Top of AVAILABLE DATA

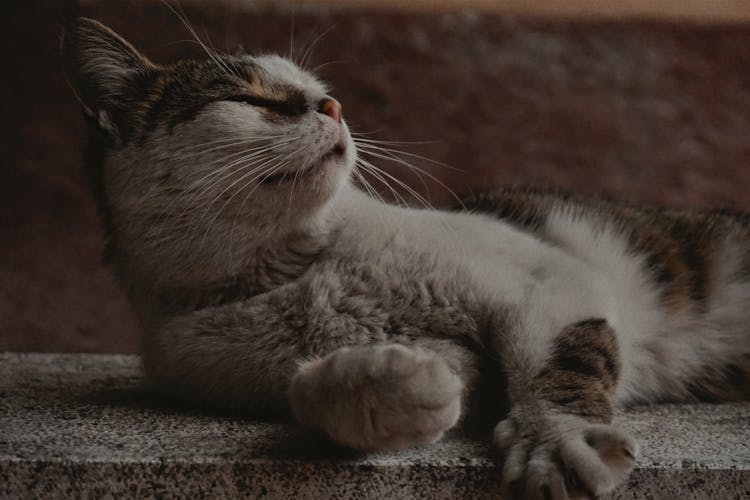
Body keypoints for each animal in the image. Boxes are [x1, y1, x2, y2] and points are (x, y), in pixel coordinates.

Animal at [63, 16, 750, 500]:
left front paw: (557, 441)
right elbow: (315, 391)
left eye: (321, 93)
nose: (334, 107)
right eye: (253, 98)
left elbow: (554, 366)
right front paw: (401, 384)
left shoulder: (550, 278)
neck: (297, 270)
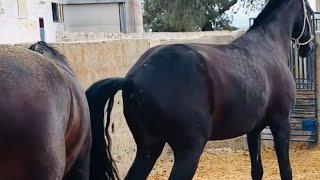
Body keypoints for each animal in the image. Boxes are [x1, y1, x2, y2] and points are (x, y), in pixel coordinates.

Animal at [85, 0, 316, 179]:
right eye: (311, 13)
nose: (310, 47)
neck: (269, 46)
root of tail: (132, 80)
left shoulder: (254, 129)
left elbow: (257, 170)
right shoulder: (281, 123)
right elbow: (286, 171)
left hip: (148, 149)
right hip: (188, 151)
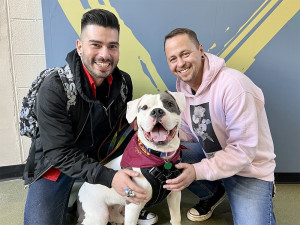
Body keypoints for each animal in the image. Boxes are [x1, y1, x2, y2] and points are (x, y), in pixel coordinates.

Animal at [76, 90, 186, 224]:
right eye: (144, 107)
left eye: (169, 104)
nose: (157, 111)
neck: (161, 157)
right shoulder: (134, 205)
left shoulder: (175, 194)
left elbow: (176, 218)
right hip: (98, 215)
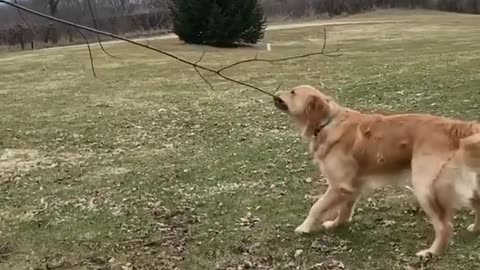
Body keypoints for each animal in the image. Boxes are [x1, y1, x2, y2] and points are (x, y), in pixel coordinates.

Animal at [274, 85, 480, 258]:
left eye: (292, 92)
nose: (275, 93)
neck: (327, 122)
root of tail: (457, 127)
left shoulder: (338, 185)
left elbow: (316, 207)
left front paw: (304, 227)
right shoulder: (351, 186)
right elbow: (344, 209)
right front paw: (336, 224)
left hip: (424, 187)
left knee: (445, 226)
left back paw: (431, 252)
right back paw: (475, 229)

Bottom of AVAILABLE DATA

Please transcribe exactly the lines from the start of the records through the line containing "left shoulder: (254, 129)", leaving the pictures out.

Body keypoints for each animal in the image. Boxes are [x1, y1, x2, y2] and points are (x, y), in pixel coordinates.

Animal at [63, 16, 750, 500]:
left front paw: (557, 441)
right elbow: (315, 391)
left eye: (321, 93)
nose: (334, 107)
right eye: (253, 98)
left elbow: (554, 366)
right front paw: (401, 384)
left shoulder: (550, 278)
neck: (297, 270)
Body keypoints for each animal in the image. Boxes are [x1, y1, x2, y2] and points are (x, y), in pixel coordinates.

Animal at [85, 0, 316, 179]:
right eye: (311, 13)
nose: (310, 47)
neck: (269, 46)
root of tail: (132, 80)
left shoulder: (254, 129)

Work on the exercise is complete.